Dataset entries
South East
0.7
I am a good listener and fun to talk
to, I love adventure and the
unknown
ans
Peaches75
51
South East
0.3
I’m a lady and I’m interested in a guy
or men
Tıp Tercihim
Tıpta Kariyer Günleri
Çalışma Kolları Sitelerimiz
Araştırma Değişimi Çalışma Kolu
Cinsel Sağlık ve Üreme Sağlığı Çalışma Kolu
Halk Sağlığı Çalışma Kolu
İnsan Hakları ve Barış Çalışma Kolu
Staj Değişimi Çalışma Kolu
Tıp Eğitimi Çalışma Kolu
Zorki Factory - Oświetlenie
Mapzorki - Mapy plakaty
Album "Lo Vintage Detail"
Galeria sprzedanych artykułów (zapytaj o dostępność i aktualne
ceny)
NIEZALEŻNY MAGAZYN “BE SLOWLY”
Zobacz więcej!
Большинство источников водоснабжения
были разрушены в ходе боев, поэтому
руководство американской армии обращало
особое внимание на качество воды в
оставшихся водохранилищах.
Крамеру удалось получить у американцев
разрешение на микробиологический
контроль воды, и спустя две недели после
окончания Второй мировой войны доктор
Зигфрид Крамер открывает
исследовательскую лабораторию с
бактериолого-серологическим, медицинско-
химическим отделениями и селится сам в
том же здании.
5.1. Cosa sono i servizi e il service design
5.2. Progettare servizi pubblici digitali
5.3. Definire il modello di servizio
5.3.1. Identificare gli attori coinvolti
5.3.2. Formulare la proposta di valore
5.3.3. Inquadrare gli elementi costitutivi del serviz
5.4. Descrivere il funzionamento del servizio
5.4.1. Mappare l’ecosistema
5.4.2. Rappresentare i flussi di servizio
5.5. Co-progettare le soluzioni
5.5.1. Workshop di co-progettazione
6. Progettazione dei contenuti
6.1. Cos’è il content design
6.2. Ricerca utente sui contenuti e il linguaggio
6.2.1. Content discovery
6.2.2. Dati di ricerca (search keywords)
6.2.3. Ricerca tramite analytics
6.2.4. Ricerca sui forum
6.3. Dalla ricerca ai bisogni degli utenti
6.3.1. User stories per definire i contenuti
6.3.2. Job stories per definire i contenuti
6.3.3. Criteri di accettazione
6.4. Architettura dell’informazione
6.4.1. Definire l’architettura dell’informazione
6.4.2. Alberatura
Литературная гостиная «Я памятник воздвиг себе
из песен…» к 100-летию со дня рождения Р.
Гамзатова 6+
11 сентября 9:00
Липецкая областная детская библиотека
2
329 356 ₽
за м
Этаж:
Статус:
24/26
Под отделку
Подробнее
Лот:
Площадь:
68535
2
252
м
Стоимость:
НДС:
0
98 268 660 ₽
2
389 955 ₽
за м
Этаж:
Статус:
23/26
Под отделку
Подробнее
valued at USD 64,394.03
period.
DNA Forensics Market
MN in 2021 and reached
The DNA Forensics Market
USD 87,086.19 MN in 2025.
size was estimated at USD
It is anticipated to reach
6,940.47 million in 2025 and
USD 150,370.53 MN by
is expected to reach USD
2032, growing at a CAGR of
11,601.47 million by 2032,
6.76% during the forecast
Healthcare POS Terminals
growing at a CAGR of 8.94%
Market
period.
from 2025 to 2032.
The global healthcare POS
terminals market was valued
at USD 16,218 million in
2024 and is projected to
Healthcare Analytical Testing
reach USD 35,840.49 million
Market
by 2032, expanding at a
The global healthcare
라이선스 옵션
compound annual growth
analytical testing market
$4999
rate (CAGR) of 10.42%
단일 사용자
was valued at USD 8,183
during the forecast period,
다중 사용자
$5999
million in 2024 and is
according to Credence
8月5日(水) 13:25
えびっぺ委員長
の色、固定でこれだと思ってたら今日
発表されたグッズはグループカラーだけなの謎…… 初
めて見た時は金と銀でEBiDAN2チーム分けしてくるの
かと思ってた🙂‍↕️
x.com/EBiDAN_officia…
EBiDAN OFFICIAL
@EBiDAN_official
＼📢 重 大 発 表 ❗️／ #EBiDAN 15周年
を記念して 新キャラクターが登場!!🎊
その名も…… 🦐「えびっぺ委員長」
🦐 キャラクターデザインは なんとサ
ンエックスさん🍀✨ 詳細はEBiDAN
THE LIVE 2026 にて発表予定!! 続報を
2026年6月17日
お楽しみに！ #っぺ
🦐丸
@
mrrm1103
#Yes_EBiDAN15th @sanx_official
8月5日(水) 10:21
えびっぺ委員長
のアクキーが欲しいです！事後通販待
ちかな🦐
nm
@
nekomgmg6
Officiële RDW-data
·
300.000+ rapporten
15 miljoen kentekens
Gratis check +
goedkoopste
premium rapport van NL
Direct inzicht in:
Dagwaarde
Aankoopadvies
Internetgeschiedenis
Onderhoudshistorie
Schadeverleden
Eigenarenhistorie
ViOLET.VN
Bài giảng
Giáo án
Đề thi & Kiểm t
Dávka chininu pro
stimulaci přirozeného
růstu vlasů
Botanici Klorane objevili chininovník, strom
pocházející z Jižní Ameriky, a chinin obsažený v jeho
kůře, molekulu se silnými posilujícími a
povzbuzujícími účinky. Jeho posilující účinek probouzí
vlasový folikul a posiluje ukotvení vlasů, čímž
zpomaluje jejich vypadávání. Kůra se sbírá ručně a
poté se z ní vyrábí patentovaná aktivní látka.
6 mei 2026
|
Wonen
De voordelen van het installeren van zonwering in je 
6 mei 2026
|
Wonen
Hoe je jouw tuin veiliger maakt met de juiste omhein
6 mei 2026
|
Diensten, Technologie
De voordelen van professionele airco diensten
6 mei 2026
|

Exercise goal
Copy out the entries line for line, starting with the first line of the entries and stopping after the line that contains "5.4.1. Mappare l’ecosistema".

Response area
South East
0.7
I am a good listener and fun to talk
to, I love adventure and the
unknown
ans
Peaches75
51
South East
0.3
I’m a lady and I’m interested in a guy
or men
Tıp Tercihim
Tıpta Kariyer Günleri
Çalışma Kolları Sitelerimiz
Araştırma Değişimi Çalışma Kolu
Cinsel Sağlık ve Üreme Sağlığı Çalışma Kolu
Halk Sağlığı Çalışma Kolu
İnsan Hakları ve Barış Çalışma Kolu
Staj Değişimi Çalışma Kolu
Tıp Eğitimi Çalışma Kolu
Zorki Factory - Oświetlenie
Mapzorki - Mapy plakaty
Album "Lo Vintage Detail"
Galeria sprzedanych artykułów (zapytaj o dostępność i aktualne
ceny)
NIEZALEŻNY MAGAZYN “BE SLOWLY”
Zobacz więcej!
Большинство источников водоснабжения
были разрушены в ходе боев, поэтому
руководство американской армии обращало
особое внимание на качество воды в
оставшихся водохранилищах.
Крамеру удалось получить у американцев
разрешение на микробиологический
контроль воды, и спустя две недели после
окончания Второй мировой войны доктор
Зигфрид Крамер открывает
исследовательскую лабораторию с
бактериолого-серологическим, медицинско-
химическим отделениями и селится сам в
том же здании.
5.1. Cosa sono i servizi e il service design
5.2. Progettare servizi pubblici digitali
5.3. Definire il modello di servizio
5.3.1. Identificare gli attori coinvolti
5.3.2. Formulare la proposta di valore
5.3.3. Inquadrare gli elementi costitutivi del serviz
5.4. Descrivere il funzionamento del servizio
5.4.1. Mappare l’ecosistema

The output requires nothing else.